The only way in which this Court can interfere with a general discretion of a Chairman of Tribunals is on the Wednesbury principles, namely, first that the learned Chairman failed to take into account something he should have taken into account, secondly, that he took into account something he should not have taken into account, or thirdly, that he was plainly wrong in the view which he took and the Order which he made. We find ourselves at present unable to interfere with that discretion. It is not enough for us to say that we would, almost undoubtedly, have reached a different conclusion, because we would have doubted whether justice can be done in the circumstances which are likely to arise tomorrow morning. However, those circumstances may be different, it may be different facets of the problem may appear and matters which were not known to the learned Chairman when he decided not to grant an adjournment will become apparent to him, in which case he can exercise his discretion afresh. However, we do note that Mr Bradley was perfectly straightforward in indicating from the beginning that he could not appear on the day of the Jewish Day of Atonement, if there is any blame at all when the facts ultimately are arrived at, it may be that there is an issue as to costs, but the issue as to costs can be dealt with at a later date when the Tribunal know what it is all about. The only loss to the public Exchequer is the loss of a one day's hearing of a tribunal and whether or not the learned Chairman or the Members can spend time reading some of the 1,000 pages we know not, but it occurs to us that unless they have read those 1,000 pages time might usefully be spent in that occupation.
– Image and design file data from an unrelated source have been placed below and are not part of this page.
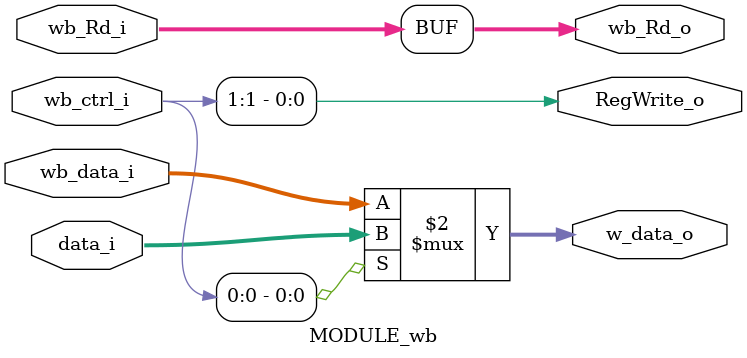
<source format=v>
module MODULE_wb(
    input   [ 1:0]  wb_ctrl_i       ,
    input   [31:0]  wb_data_i       ,
    input   [31:0]  data_i          ,
    input   [ 4:0]  wb_Rd_i         ,
    output  [ 4:0]  wb_Rd_o         ,
    output          RegWrite_o      ,
    output  [31:0]  w_data_o
);
    assign wb_Rd_o = wb_Rd_i;
    assign RegWrite_o = wb_ctrl_i[1];
    assign w_data_o = (wb_ctrl_i[0] == 1'b0) ? wb_data_i : data_i;
    
endmodule

</source>
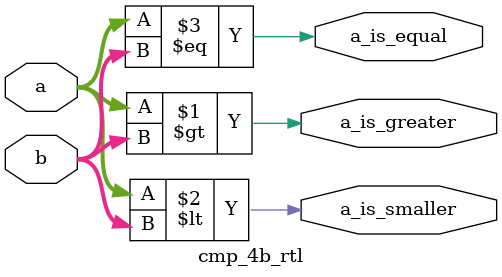
<source format=v>
`timescale 1ns / 1ps

module cmp_4b_rtl (
    output a_is_equal, a_is_greater, a_is_smaller,  
    input [3:0] a, b) ;

    assign a_is_greater = a > b;
    assign a_is_smaller = a < b;
    assign a_is_equal = a == b;

endmodule

</source>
We repeat that we are unable to interfere with this Decision. But in the light of further information which has been indicated to us it may be possible for the learned Chairman to review his Decision tomorrow morning or possibly even late tonight. In those circumstances, but subject only to some documents which have just recently arrived, we would dismiss the appeal but we hope and believe that Miss Gay and her instructing Solicitor have an adequate note of what we have said and if needs be we will do our utmost to get a transcript out.